Stored data entries
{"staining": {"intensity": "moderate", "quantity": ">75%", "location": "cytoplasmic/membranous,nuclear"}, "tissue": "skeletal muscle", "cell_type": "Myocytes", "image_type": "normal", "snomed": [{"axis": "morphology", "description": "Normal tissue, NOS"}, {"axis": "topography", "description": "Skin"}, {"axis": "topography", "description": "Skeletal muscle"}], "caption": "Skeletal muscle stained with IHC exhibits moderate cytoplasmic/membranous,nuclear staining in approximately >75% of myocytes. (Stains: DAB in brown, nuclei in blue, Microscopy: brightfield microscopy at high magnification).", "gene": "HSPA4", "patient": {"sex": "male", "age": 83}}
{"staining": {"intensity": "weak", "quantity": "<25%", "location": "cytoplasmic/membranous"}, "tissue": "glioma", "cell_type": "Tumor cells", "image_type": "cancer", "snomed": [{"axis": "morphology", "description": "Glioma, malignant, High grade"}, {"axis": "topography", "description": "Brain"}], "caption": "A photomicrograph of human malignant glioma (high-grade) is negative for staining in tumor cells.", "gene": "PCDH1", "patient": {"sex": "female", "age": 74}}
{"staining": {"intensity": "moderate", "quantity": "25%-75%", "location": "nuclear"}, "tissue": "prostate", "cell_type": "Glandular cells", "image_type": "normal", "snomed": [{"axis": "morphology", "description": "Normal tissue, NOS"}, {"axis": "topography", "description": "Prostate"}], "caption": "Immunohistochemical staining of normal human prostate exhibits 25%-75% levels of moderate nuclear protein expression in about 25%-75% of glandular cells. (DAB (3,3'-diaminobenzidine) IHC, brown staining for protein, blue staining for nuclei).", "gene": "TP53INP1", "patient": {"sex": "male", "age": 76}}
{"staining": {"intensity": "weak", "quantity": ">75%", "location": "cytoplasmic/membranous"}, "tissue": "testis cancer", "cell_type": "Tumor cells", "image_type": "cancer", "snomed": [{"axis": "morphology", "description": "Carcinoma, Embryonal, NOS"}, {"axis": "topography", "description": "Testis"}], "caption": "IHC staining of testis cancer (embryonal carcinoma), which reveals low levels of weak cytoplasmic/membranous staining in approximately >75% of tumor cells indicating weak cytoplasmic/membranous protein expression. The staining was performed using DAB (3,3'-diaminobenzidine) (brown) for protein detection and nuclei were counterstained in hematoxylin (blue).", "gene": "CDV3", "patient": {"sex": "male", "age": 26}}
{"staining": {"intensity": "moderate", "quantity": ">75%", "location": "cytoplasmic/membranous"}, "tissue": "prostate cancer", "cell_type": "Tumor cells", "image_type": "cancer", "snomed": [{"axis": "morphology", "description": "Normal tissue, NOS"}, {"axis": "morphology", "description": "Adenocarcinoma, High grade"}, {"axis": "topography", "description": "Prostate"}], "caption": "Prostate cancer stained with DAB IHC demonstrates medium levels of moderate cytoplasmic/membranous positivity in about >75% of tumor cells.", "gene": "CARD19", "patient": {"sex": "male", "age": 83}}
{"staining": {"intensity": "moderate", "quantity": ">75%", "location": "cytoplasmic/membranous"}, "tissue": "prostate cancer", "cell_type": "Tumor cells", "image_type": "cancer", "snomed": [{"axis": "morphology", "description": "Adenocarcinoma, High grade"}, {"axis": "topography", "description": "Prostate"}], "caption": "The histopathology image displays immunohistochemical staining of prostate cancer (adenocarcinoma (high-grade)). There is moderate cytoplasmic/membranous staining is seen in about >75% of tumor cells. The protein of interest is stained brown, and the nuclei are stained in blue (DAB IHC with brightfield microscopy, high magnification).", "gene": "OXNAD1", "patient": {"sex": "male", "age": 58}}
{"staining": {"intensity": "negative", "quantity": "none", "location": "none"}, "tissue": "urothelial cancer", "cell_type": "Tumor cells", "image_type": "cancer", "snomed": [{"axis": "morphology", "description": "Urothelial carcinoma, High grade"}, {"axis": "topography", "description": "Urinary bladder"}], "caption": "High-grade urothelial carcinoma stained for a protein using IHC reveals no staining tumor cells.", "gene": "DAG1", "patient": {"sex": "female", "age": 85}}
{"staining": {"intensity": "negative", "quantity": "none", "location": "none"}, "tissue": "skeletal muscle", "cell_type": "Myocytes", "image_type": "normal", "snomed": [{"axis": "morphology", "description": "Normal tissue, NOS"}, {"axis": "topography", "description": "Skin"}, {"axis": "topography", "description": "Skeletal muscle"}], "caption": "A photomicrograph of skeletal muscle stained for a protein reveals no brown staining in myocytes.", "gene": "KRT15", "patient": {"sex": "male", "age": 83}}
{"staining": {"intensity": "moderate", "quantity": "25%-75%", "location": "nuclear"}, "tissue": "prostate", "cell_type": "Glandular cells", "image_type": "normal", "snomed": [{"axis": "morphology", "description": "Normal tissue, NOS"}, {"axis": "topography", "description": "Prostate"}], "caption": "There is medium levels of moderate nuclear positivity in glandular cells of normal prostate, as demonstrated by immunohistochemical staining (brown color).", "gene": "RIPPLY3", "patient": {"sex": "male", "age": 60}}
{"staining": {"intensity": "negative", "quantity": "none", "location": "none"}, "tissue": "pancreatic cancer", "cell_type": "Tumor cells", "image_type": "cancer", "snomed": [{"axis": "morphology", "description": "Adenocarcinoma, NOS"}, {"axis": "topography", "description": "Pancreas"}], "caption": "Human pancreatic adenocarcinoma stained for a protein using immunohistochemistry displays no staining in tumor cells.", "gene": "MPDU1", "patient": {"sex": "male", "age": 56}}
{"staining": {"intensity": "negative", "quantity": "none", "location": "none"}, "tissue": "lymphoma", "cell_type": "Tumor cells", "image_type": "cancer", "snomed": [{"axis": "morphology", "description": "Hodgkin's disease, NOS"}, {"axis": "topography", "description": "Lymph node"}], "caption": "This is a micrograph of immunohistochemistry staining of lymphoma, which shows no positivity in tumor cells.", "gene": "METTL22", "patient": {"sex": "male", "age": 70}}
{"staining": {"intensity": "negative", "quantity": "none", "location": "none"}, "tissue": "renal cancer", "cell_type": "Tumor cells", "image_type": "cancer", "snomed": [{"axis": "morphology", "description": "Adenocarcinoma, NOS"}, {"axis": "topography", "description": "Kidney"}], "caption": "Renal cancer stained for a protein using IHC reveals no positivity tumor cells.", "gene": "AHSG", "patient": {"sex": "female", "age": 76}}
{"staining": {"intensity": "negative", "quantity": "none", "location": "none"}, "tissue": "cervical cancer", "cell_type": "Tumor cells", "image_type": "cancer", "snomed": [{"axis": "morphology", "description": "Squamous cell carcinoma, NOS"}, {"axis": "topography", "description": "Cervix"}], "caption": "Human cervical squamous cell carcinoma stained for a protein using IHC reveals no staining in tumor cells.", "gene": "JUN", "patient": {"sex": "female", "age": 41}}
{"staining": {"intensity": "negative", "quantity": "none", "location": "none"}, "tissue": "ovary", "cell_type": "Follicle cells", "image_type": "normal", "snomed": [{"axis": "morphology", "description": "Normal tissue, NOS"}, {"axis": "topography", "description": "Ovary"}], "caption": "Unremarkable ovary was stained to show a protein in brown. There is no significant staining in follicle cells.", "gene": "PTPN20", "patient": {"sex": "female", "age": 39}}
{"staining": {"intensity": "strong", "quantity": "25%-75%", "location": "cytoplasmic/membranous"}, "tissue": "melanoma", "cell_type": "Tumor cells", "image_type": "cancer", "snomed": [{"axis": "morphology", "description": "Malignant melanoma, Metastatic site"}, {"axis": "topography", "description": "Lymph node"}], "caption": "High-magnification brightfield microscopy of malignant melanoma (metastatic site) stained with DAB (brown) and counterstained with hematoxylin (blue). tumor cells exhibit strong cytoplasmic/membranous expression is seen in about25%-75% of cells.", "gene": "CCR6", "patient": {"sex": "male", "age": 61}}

Task goal:
Please write out the entries exactly, keeping every line intact.

Answer for this exercise:
{"staining": {"intensity": "moderate", "quantity": ">75%", "location": "cytoplasmic/membranous,nuclear"}, "tissue": "skeletal muscle", "cell_type": "Myocytes", "image_type": "normal", "snomed": [{"axis": "morphology", "description": "Normal tissue, NOS"}, {"axis": "topography", "description": "Skin"}, {"axis": "topography", "description": "Skeletal muscle"}], "caption": "Skeletal muscle stained with IHC exhibits moderate cytoplasmic/membranous,nuclear staining in approximately >75% of myocytes. (Stains: DAB in brown, nuclei in blue, Microscopy: brightfield microscopy at high magnification).", "gene": "HSPA4", "patient": {"sex": "male", "age": 83}}
{"staining": {"intensity": "weak", "quantity": "<25%", "location": "cytoplasmic/membranous"}, "tissue": "glioma", "cell_type": "Tumor cells", "image_type": "cancer", "snomed": [{"axis": "morphology", "description": "Glioma, malignant, High grade"}, {"axis": "topography", "description": "Brain"}], "caption": "A photomicrograph of human malignant glioma (high-grade) is negative for staining in tumor cells.", "gene": "PCDH1", "patient": {"sex": "female", "age": 74}}
{"staining": {"intensity": "moderate", "quantity": "25%-75%", "location": "nuclear"}, "tissue": "prostate", "cell_type": "Glandular cells", "image_type": "normal", "snomed": [{"axis": "morphology", "description": "Normal tissue, NOS"}, {"axis": "topography", "description": "Prostate"}], "caption": "Immunohistochemical staining of normal human prostate exhibits 25%-75% levels of moderate nuclear protein expression in about 25%-75% of glandular cells. (DAB (3,3'-diaminobenzidine) IHC, brown staining for protein, blue staining for nuclei).", "gene": "TP53INP1", "patient": {"sex": "male", "age": 76}}
{"staining": {"intensity": "weak", "quantity": ">75%", "location": "cytoplasmic/membranous"}, "tissue": "testis cancer", "cell_type": "Tumor cells", "image_type": "cancer", "snomed": [{"axis": "morphology", "description": "Carcinoma, Embryonal, NOS"}, {"axis": "topography", "description": "Testis"}], "caption": "IHC staining of testis cancer (embryonal carcinoma), which reveals low levels of weak cytoplasmic/membranous staining in approximately >75% of tumor cells indicating weak cytoplasmic/membranous protein expression. The staining was performed using DAB (3,3'-diaminobenzidine) (brown) for protein detection and nuclei were counterstained in hematoxylin (blue).", "gene": "CDV3", "patient": {"sex": "male", "age": 26}}
{"staining": {"intensity": "moderate", "quantity": ">75%", "location": "cytoplasmic/membranous"}, "tissue": "prostate cancer", "cell_type": "Tumor cells", "image_type": "cancer", "snomed": [{"axis": "morphology", "description": "Normal tissue, NOS"}, {"axis": "morphology", "description": "Adenocarcinoma, High grade"}, {"axis": "topography", "description": "Prostate"}], "caption": "Prostate cancer stained with DAB IHC demonstrates medium levels of moderate cytoplasmic/membranous positivity in about >75% of tumor cells.", "gene": "CARD19", "patient": {"sex": "male", "age": 83}}
{"staining": {"intensity": "moderate", "quantity": ">75%", "location": "cytoplasmic/membranous"}, "tissue": "prostate cancer", "cell_type": "Tumor cells", "image_type": "cancer", "snomed": [{"axis": "morphology", "description": "Adenocarcinoma, High grade"}, {"axis": "topography", "description": "Prostate"}], "caption": "The histopathology image displays immunohistochemical staining of prostate cancer (adenocarcinoma (high-grade)). There is moderate cytoplasmic/membranous staining is seen in about >75% of tumor cells. The protein of interest is stained brown, and the nuclei are stained in blue (DAB IHC with brightfield microscopy, high magnification).", "gene": "OXNAD1", "patient": {"sex": "male", "age": 58}}
{"staining": {"intensity": "negative", "quantity": "none", "location": "none"}, "tissue": "urothelial cancer", "cell_type": "Tumor cells", "image_type": "cancer", "snomed": [{"axis": "morphology", "description": "Urothelial carcinoma, High grade"}, {"axis": "topography", "description": "Urinary bladder"}], "caption": "High-grade urothelial carcinoma stained for a protein using IHC reveals no staining tumor cells.", "gene": "DAG1", "patient": {"sex": "female", "age": 85}}
{"staining": {"intensity": "negative", "quantity": "none", "location": "none"}, "tissue": "skeletal muscle", "cell_type": "Myocytes", "image_type": "normal", "snomed": [{"axis": "morphology", "description": "Normal tissue, NOS"}, {"axis": "topography", "description": "Skin"}, {"axis": "topography", "description": "Skeletal muscle"}], "caption": "A photomicrograph of skeletal muscle stained for a protein reveals no brown staining in myocytes.", "gene": "KRT15", "patient": {"sex": "male", "age": 83}}
{"staining": {"intensity": "moderate", "quantity": "25%-75%", "location": "nuclear"}, "tissue": "prostate", "cell_type": "Glandular cells", "image_type": "normal", "snomed": [{"axis": "morphology", "description": "Normal tissue, NOS"}, {"axis": "topography", "description": "Prostate"}], "caption": "There is medium levels of moderate nuclear positivity in glandular cells of normal prostate, as demonstrated by immunohistochemical staining (brown color).", "gene": "RIPPLY3", "patient": {"sex": "male", "age": 60}}
{"staining": {"intensity": "negative", "quantity": "none", "location": "none"}, "tissue": "pancreatic cancer", "cell_type": "Tumor cells", "image_type": "cancer", "snomed": [{"axis": "morphology", "description": "Adenocarcinoma, NOS"}, {"axis": "topography", "description": "Pancreas"}], "caption": "Human pancreatic adenocarcinoma stained for a protein using immunohistochemistry displays no staining in tumor cells.", "gene": "MPDU1", "patient": {"sex": "male", "age": 56}}
{"staining": {"intensity": "negative", "quantity": "none", "location": "none"}, "tissue": "lymphoma", "cell_type": "Tumor cells", "image_type": "cancer", "snomed": [{"axis": "morphology", "description": "Hodgkin's disease, NOS"}, {"axis": "topography", "description": "Lymph node"}], "caption": "This is a micrograph of immunohistochemistry staining of lymphoma, which shows no positivity in tumor cells.", "gene": "METTL22", "patient": {"sex": "male", "age": 70}}
{"staining": {"intensity": "negative", "quantity": "none", "location": "none"}, "tissue": "renal cancer", "cell_type": "Tumor cells", "image_type": "cancer", "snomed": [{"axis": "morphology", "description": "Adenocarcinoma, NOS"}, {"axis": "topography", "description": "Kidney"}], "caption": "Renal cancer stained for a protein using IHC reveals no positivity tumor cells.", "gene": "AHSG", "patient": {"sex": "female", "age": 76}}
{"staining": {"intensity": "negative", "quantity": "none", "location": "none"}, "tissue": "cervical cancer", "cell_type": "Tumor cells", "image_type": "cancer", "snomed": [{"axis": "morphology", "description": "Squamous cell carcinoma, NOS"}, {"axis": "topography", "description": "Cervix"}], "caption": "Human cervical squamous cell carcinoma stained for a protein using IHC reveals no staining in tumor cells.", "gene": "JUN", "patient": {"sex": "female", "age": 41}}
{"staining": {"intensity": "negative", "quantity": "none", "location": "none"}, "tissue": "ovary", "cell_type": "Follicle cells", "image_type": "normal", "snomed": [{"axis": "morphology", "description": "Normal tissue, NOS"}, {"axis": "topography", "description": "Ovary"}], "caption": "Unremarkable ovary was stained to show a protein in brown. There is no significant staining in follicle cells.", "gene": "PTPN20", "patient": {"sex": "female", "age": 39}}
{"staining": {"intensity": "strong", "quantity": "25%-75%", "location": "cytoplasmic/membranous"}, "tissue": "melanoma", "cell_type": "Tumor cells", "image_type": "cancer", "snomed": [{"axis": "morphology", "description": "Malignant melanoma, Metastatic site"}, {"axis": "topography", "description": "Lymph node"}], "caption": "High-magnification brightfield microscopy of malignant melanoma (metastatic site) stained with DAB (brown) and counterstained with hematoxylin (blue). tumor cells exhibit strong cytoplasmic/membranous expression is seen in about25%-75% of cells.", "gene": "CCR6", "patient": {"sex": "male", "age": 61}}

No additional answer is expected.